## Task to complete
In the entries below, filter for the word "cejie" and copy every matching line.

## Input for this task
***

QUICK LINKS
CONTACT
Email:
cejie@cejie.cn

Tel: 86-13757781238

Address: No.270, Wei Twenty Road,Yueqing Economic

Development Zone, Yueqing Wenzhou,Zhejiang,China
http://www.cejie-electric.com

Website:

***

## Reply
cejie@cejie.cn
http://www.cejie-electric.com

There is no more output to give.